# Problem
Extend the page on the future of the GMDSS, starting at the point where it ends.
Text under study section start
The future of the GMDSS;
A leisure sailor's view

What this page is about

This page discusses the dissemination of Marine Safety Information particularly to leisure sailors. Much of what is said here appeared in the January, 2015 edition of Navigation News, published by the Royal Institute of Navigation.


The Internet is here to stay. Sailors, particularly leisure sailors are using it as a means of obtaining MSI. Those providing MSI should take that into account. They should not assume that everyone will use traditional communications even though it might be argued that they should. Providers of MSI are advised to ensure that all MSI is readily available on-line whether by broad or narrow band systems.

Related pages

On this page –

Inshore MSI
Offshore MSI
High Seas MSI
Communications Technology
Accessing the InteretI
MSI by email
The consequences
The Future?
Text under study section end
Dataset records section start
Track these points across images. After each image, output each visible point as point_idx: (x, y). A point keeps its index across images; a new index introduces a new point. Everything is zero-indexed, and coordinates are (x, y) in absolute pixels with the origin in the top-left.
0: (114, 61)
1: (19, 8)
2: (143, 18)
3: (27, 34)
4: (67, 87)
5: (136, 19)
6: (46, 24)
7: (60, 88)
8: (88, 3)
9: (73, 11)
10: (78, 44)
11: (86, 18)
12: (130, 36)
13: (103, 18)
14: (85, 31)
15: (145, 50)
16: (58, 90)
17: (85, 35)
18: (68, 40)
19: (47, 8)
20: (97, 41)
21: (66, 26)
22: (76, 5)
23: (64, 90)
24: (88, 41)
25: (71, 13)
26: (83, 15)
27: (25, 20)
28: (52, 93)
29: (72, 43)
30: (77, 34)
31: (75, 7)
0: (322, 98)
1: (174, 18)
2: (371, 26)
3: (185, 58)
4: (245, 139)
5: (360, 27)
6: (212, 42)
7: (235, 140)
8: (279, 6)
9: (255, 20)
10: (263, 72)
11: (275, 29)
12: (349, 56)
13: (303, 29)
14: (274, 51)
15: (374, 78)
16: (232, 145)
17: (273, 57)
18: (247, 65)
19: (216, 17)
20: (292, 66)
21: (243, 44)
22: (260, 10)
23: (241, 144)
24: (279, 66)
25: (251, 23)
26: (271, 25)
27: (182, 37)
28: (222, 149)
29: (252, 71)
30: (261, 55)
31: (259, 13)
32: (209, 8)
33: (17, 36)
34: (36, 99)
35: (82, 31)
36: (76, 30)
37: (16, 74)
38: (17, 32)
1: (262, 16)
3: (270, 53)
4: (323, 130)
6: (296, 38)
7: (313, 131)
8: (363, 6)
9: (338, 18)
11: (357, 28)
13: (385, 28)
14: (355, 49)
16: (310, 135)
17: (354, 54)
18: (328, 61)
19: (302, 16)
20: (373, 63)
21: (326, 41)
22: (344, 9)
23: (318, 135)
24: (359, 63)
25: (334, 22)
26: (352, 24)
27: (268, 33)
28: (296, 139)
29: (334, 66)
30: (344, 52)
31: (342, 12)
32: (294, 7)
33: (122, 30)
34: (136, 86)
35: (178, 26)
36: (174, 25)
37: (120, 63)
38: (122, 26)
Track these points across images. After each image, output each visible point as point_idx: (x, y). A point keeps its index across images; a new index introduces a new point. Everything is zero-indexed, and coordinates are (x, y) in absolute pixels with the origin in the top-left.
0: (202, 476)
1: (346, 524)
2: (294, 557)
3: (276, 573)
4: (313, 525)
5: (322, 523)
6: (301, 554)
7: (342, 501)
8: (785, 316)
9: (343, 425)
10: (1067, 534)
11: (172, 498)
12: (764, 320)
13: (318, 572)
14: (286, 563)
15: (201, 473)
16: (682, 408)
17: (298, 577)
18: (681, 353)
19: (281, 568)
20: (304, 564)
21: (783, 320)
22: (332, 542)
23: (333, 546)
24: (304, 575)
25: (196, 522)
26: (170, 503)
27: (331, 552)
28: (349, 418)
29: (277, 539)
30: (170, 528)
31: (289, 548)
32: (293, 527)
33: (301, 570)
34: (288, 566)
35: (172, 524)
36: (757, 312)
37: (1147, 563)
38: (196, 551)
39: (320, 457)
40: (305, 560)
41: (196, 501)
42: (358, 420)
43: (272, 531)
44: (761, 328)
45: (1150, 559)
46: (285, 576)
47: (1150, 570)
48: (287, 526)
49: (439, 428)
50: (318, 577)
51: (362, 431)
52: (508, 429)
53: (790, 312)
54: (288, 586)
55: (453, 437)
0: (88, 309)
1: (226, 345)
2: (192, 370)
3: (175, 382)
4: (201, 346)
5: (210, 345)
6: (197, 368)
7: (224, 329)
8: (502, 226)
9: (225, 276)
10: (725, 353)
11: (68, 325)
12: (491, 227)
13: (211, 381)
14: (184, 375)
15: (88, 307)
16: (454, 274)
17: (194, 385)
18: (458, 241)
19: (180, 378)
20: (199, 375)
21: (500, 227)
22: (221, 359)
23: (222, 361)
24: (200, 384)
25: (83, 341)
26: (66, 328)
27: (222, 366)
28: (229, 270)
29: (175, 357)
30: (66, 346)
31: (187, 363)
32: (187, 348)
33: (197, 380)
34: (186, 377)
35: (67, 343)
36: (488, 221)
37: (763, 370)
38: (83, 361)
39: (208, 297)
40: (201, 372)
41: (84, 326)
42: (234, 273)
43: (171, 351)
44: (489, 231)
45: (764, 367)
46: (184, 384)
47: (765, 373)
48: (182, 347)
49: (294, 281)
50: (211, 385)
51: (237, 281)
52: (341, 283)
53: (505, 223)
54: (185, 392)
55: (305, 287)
Dataset records section end
# Response below
IMO Implications
Current state of play


Navigation warnings, weather warnings, repeats of Mayday or Pan-Pan messages, weather forecasts and so on are known collectively as MSI. Messages are broadcast as part of the GMDSS (Global Maritime Distress and Safety System,) so that anyone at sea or going to sea ,anywhere in the world, should have adequate and timely warning of potential or actual hazards. The GMDSS concept is a “Push” system. Users switch on their equipment, ensure it is tuned to the correct frequency and read or listen to the information that arrives.

Calls on VHF to a coastguard, telephone requests or browsing a web site are all “Pull” systems. Users take positive action to obtain information. That requires up to date knowledge of data sources and competence in the use of any necessary equipment.

In general, the GMDSS has worked well over many years but from the perspective of a leisure sailor, the system is rather more unreliable than we would like to believe. It is now seen as an anachronism in the modern computer age and its fitness for purpose in the 21st century is in doubt.


Out to about 25 miles, MSI is broadcast in voice on marine VHF from coastal radio stations. Like all terrestrial radio, reception is subject to several factors. Topography, interference from other stations, distance from transmitters can have adverse effects on reception. For small vessels if not large ones, reception can vary over short distances from being good to being patchy or effectively non-existent.

To receive these voice broadcasts requires personal attention; on a short-handed vessel it is all too easy to miss a transmission. The need to change a sail or the presence of other vessels may well be of more immediate importance.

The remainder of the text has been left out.